Spain has joined the existing Franco-German effort to develop a future combat air system (FCAS), which is scheduled to enter service by 2040.
During a NATO meeting in Brussels on 14 February, Spain's minister of defence, Margarita Robles, signed a letter of intent with her respective French and German counterparts, Florence Parly and Ursula von der Leyen, covering the country's integration into the programme.
Madrid says that the country is joining the initiative on "equal terms with France and Germany" and that the project will give Spain "leadership visibility" within European security and defence policies.
Noting that Spain is already a partner in the Eurofighter programme – together with Germany, Italy and the UK – the defence ministry says the commitment will provide "quality opportunities to the Spanish defence industry" and enable the country to maintain a "solid base" of aerospace activities.

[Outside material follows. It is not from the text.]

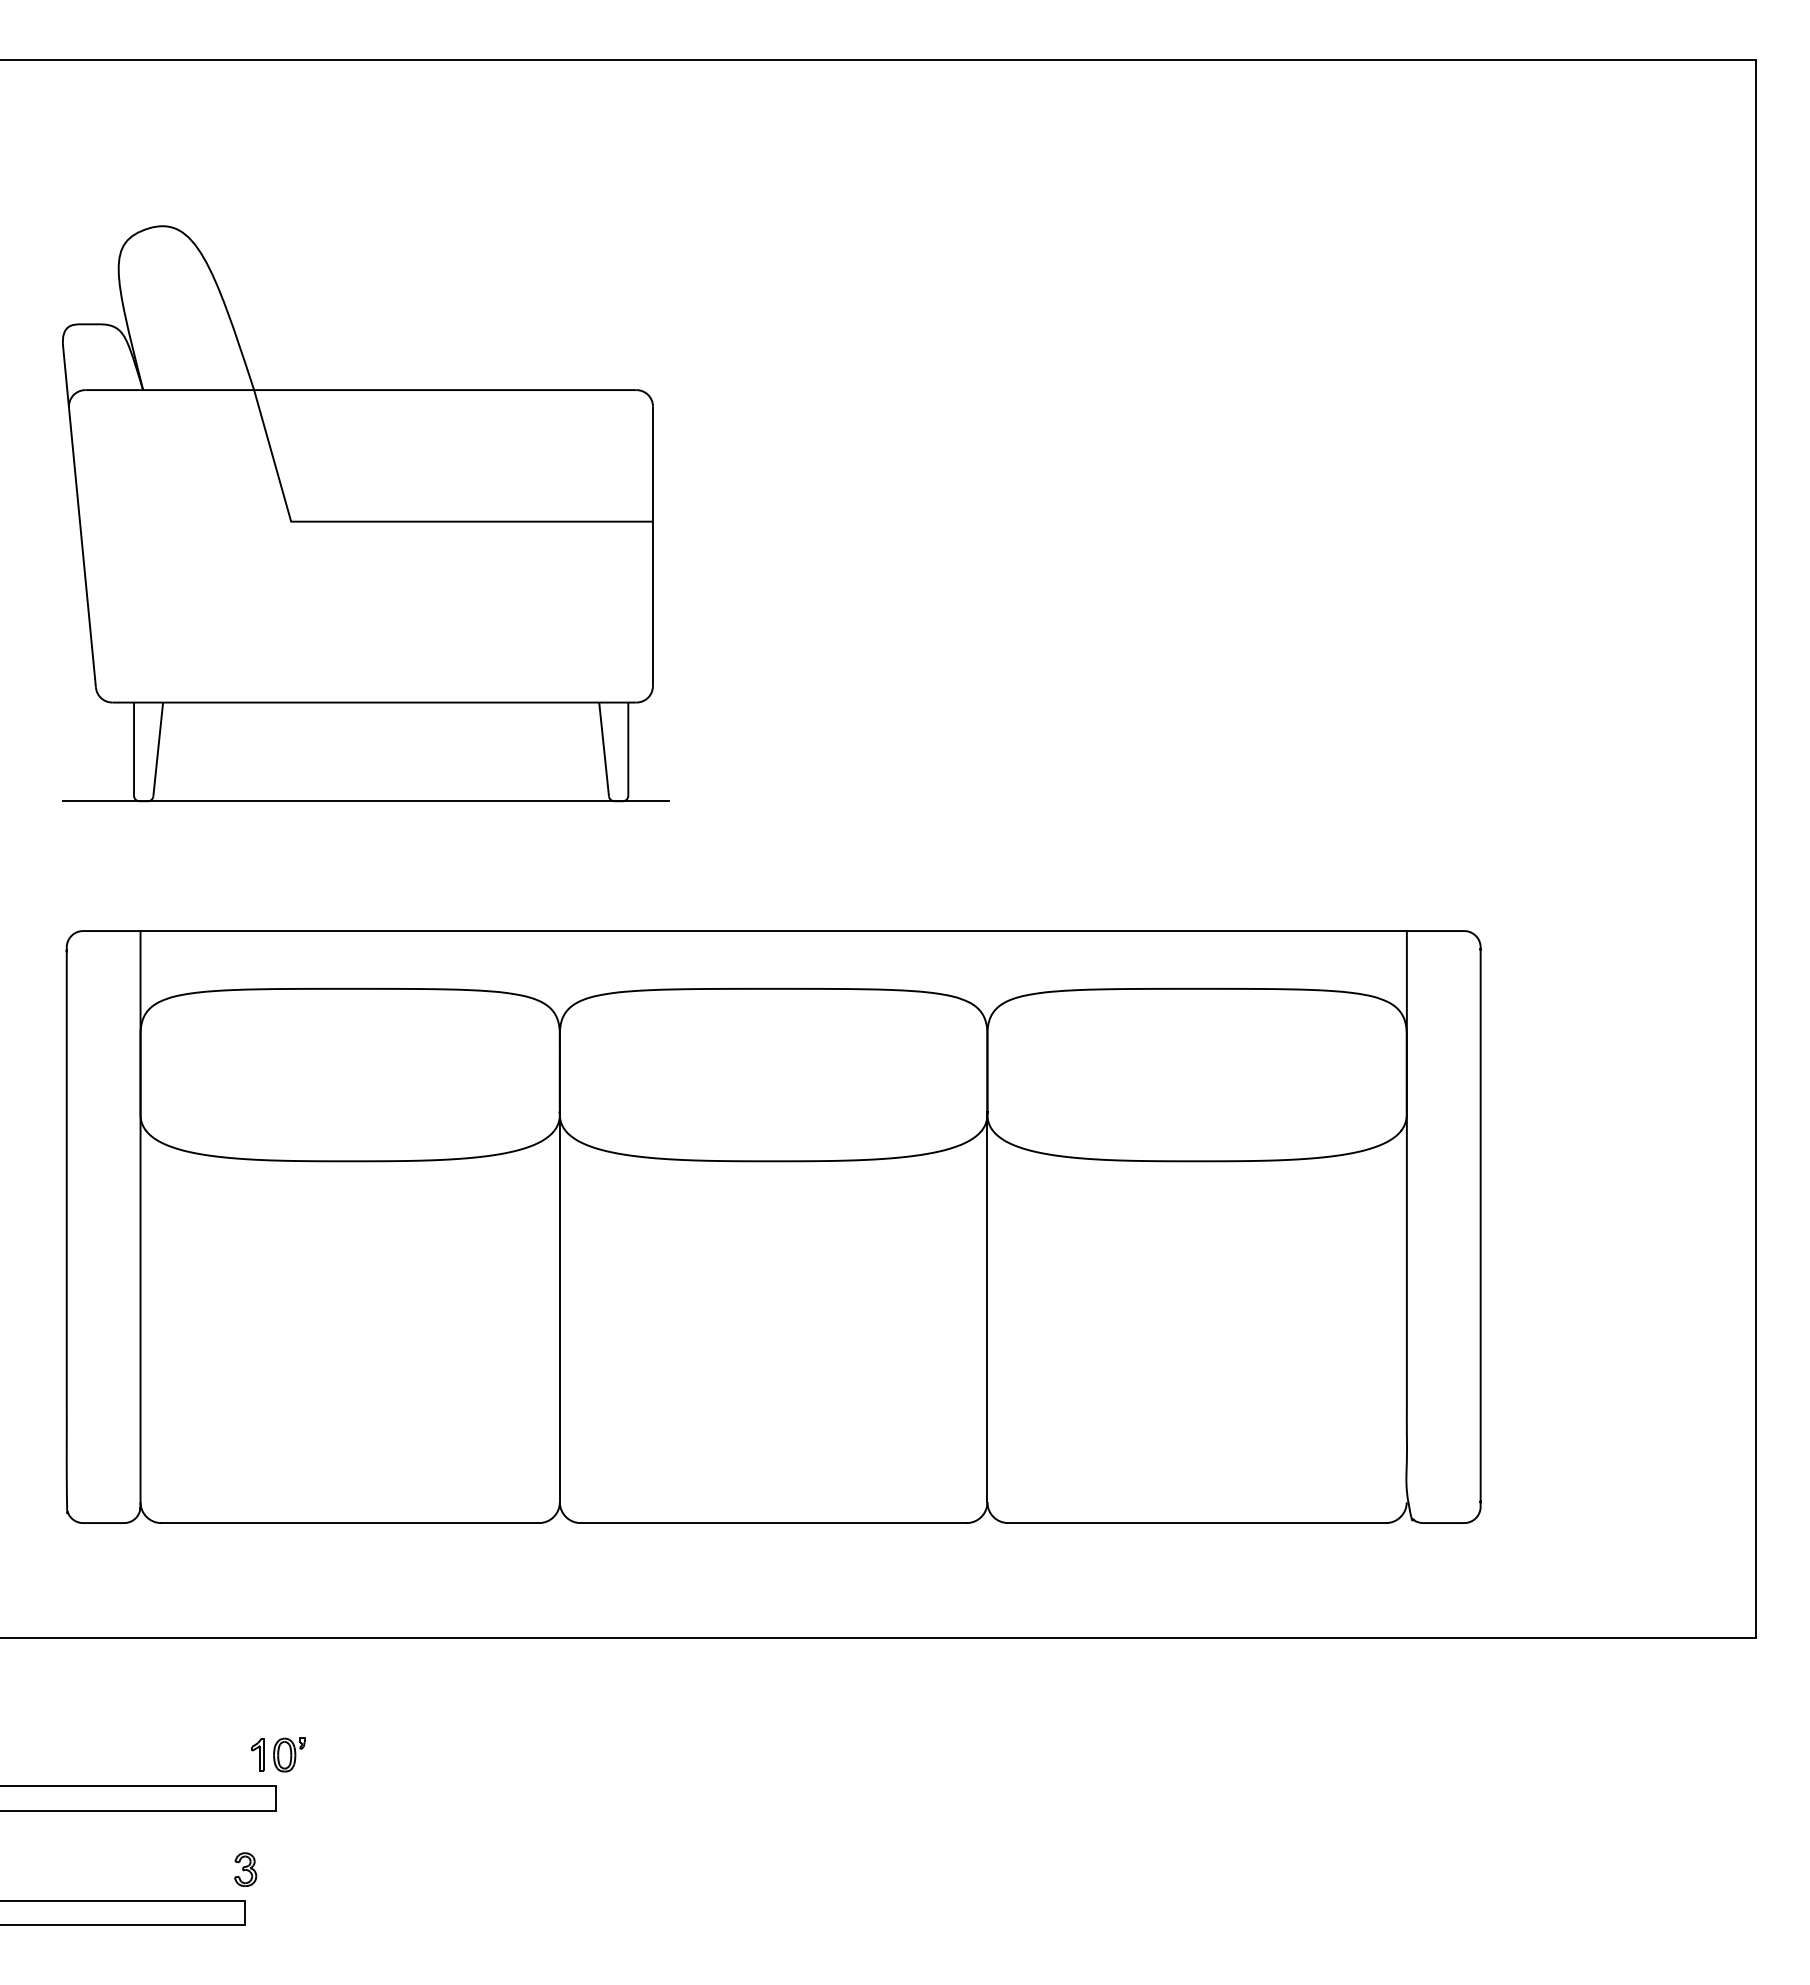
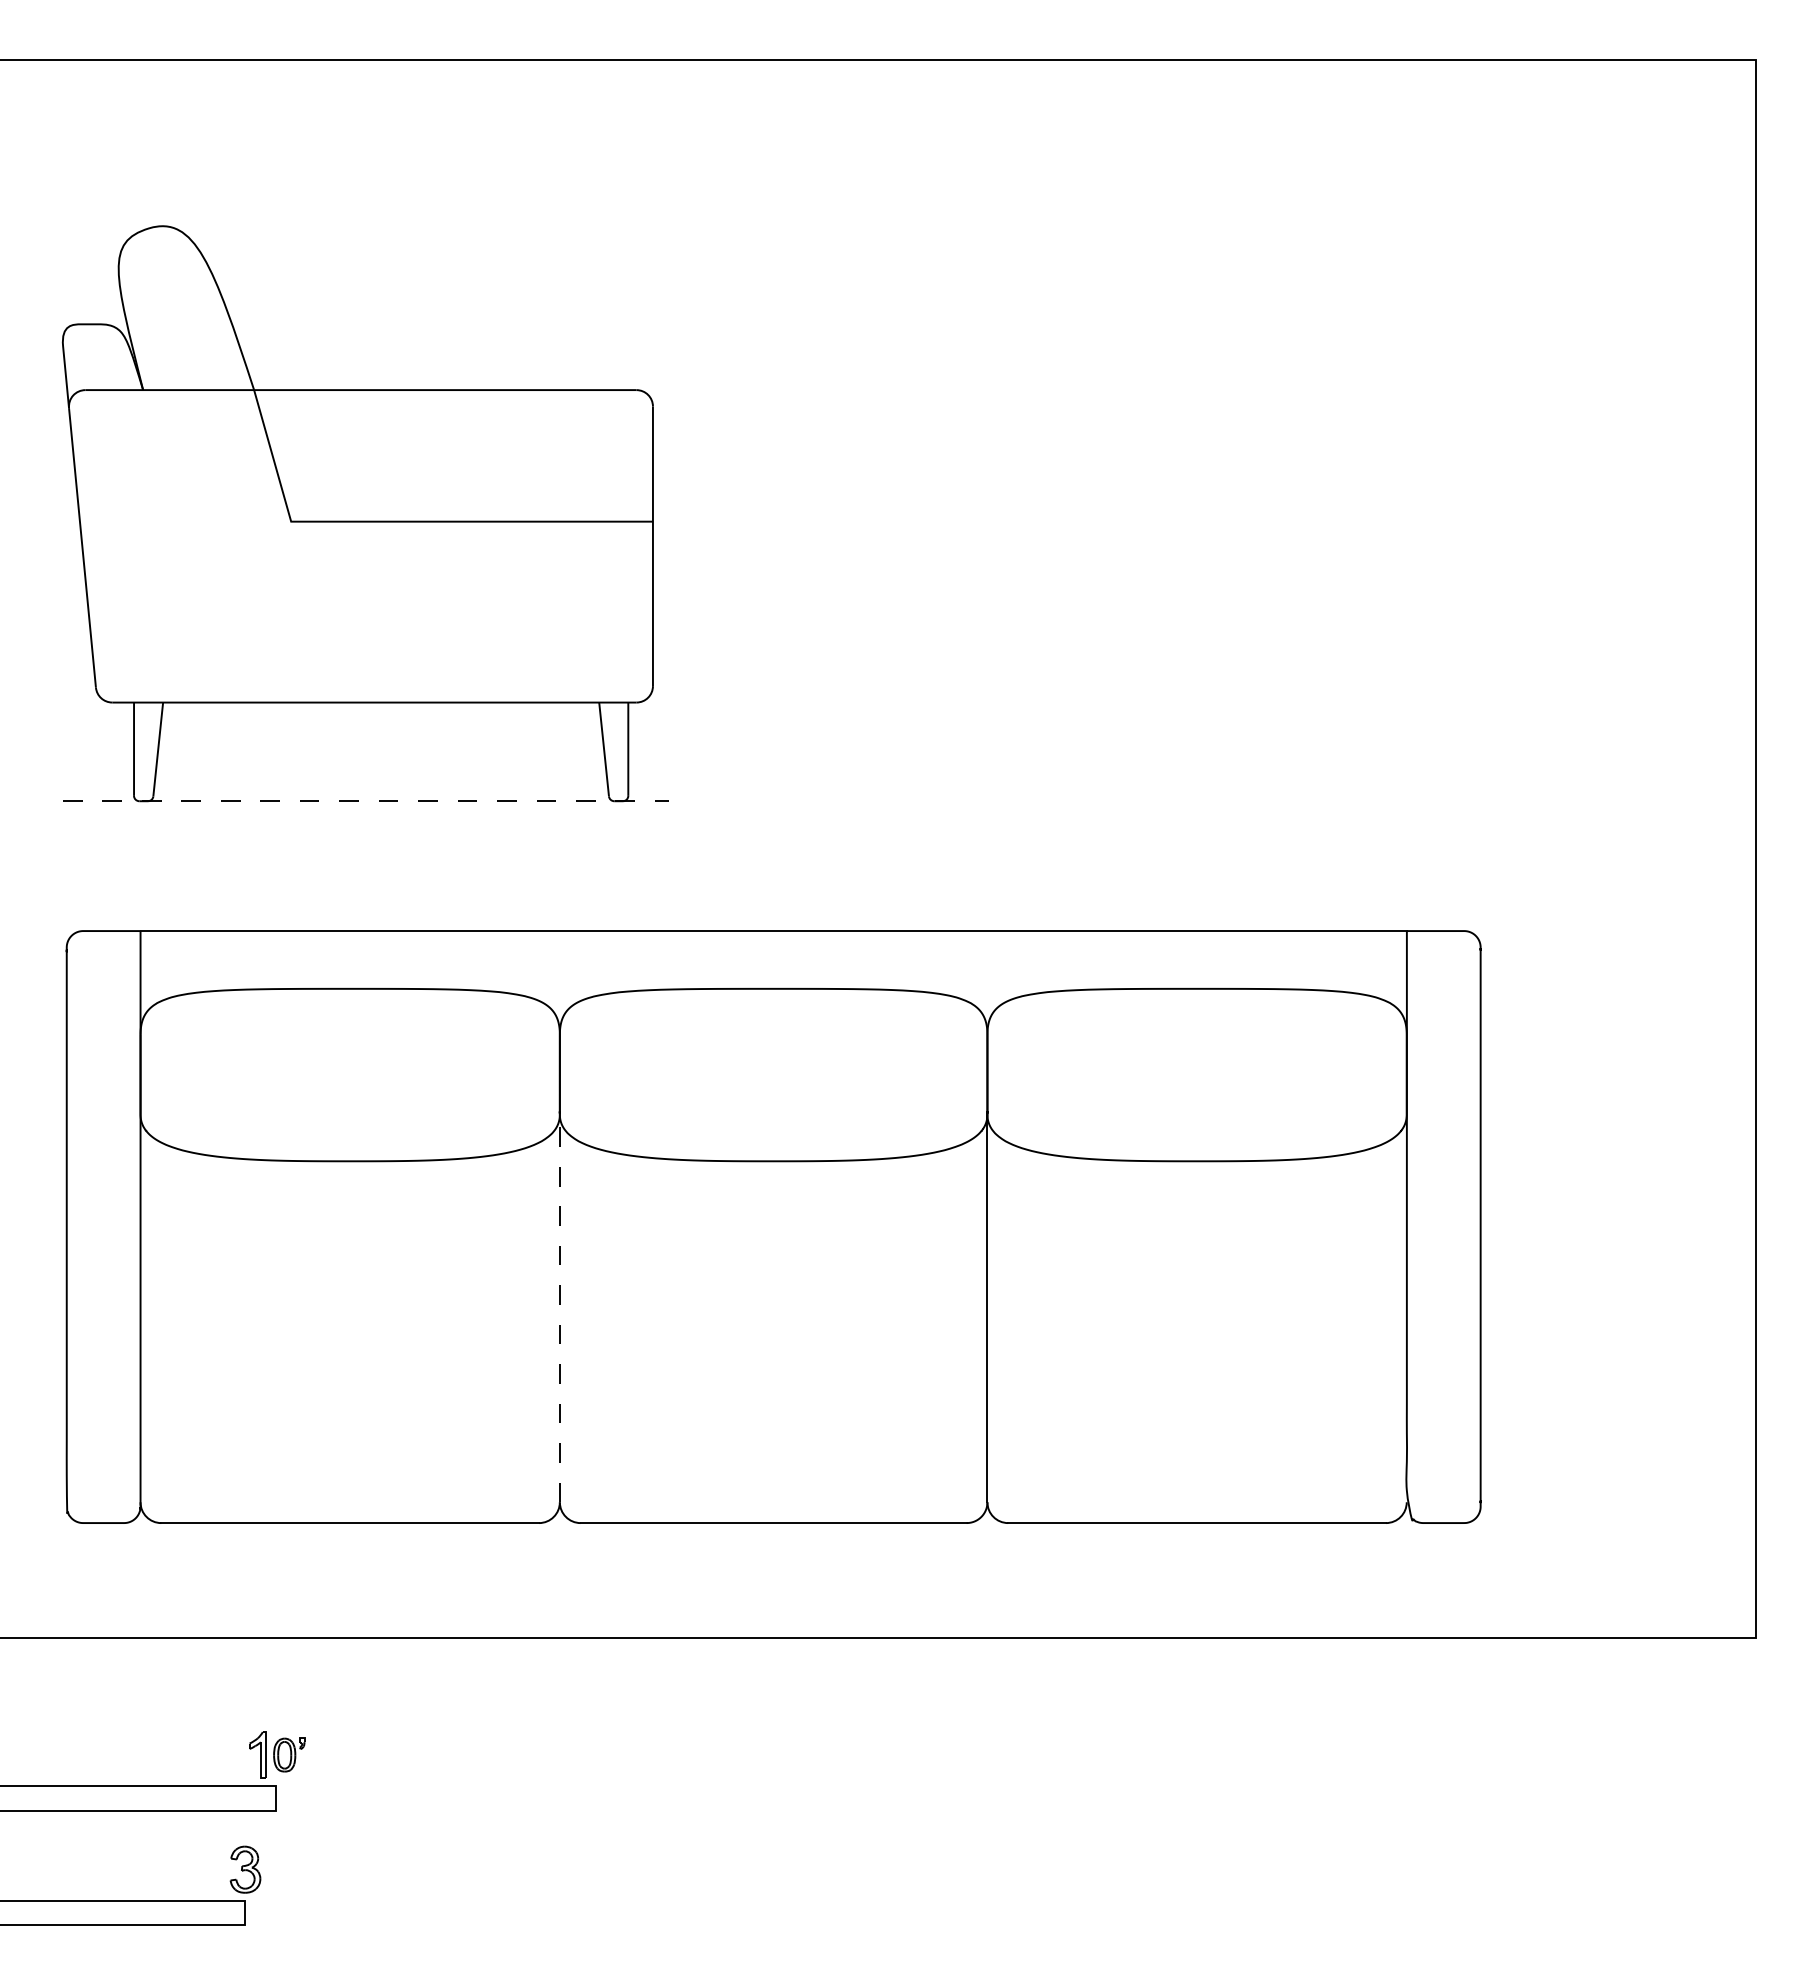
line at (366, 801): solid -> dashed
line at (559, 1308): solid -> dashed
part at (257, 1754) size: 14x34 px -> 18x48 px
part at (245, 1869) size: 24x35 px -> 33x49 px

The FCAS programme will comprise development of a manned fighter jet and unmanned aircraft, which can be operated together.
Aircraft developed under the programme will replace the Eurofighters operated by Germany and Spain, as well as France's Dassault Rafale fighters.
Airbus Defence & Space – which has extensive activities in Spain – and Dassault have been selected as prime contractors for FCAS programme, while Safran Aircraft Engines and MTU Aero Engines have joined forces to build the aircraft's powerplants.
Spanish manufacturer ITP is a shareholder in the Eurojet consortium that builds the EJ200 engine for the Eurofighter – as is the company's parent, Rolls-Royce.
However, R-R has been selected as propulsion partner for the UK's Tempest next-generation fighter programme.